## Goal of the exercise
Begin at the line that has "scientific name: Sidalcea oregana" and stop after the last line of the entries; write those lines out again, changing "phylum" to "division" and keeping everything else the same.

(Collected data)
====

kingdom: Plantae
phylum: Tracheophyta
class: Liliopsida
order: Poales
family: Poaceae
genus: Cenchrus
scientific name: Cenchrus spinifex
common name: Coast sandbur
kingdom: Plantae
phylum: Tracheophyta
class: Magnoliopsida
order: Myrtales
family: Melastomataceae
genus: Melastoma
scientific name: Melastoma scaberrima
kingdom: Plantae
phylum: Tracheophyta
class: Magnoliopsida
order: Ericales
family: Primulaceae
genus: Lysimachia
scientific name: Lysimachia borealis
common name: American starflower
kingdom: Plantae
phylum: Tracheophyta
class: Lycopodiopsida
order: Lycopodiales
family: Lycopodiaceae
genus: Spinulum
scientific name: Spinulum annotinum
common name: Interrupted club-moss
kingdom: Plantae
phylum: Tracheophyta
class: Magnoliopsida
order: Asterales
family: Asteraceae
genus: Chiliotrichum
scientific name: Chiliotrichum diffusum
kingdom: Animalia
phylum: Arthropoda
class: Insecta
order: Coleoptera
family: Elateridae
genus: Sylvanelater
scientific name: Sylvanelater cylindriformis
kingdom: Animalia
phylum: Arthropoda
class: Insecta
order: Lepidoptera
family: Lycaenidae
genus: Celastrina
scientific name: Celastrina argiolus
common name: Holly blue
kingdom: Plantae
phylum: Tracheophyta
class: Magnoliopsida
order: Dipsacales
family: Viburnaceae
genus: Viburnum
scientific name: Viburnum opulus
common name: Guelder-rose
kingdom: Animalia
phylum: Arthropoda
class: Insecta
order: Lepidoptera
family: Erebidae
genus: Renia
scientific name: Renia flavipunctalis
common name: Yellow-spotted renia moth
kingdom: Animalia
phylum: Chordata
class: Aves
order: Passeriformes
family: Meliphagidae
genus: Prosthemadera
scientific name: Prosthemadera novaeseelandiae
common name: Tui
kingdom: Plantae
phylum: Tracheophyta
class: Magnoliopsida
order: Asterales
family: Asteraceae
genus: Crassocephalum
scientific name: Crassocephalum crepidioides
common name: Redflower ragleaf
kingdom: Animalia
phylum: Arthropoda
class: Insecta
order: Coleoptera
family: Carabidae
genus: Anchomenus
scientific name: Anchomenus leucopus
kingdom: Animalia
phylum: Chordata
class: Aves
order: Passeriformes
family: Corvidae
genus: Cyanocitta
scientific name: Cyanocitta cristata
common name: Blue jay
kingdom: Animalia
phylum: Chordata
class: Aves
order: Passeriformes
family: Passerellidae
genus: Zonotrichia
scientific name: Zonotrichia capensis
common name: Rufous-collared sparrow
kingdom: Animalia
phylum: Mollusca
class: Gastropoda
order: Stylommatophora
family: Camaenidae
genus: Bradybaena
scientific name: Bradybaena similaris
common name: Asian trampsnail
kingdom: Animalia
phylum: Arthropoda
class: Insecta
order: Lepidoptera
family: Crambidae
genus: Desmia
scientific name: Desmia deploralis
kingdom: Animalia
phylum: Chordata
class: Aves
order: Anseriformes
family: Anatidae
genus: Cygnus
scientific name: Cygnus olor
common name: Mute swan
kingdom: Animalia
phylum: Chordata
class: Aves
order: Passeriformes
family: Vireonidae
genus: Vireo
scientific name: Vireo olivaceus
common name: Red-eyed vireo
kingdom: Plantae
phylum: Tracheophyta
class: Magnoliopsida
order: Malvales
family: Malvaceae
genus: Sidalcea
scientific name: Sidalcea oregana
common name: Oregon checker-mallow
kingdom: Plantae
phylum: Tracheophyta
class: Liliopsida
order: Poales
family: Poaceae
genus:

====

## Correct output
scientific name: Sidalcea oregana
common name: Oregon checker-mallow
kingdom: Plantae
division: Tracheophyta
class: Liliopsida
order: Poales
family: Poaceae
genus:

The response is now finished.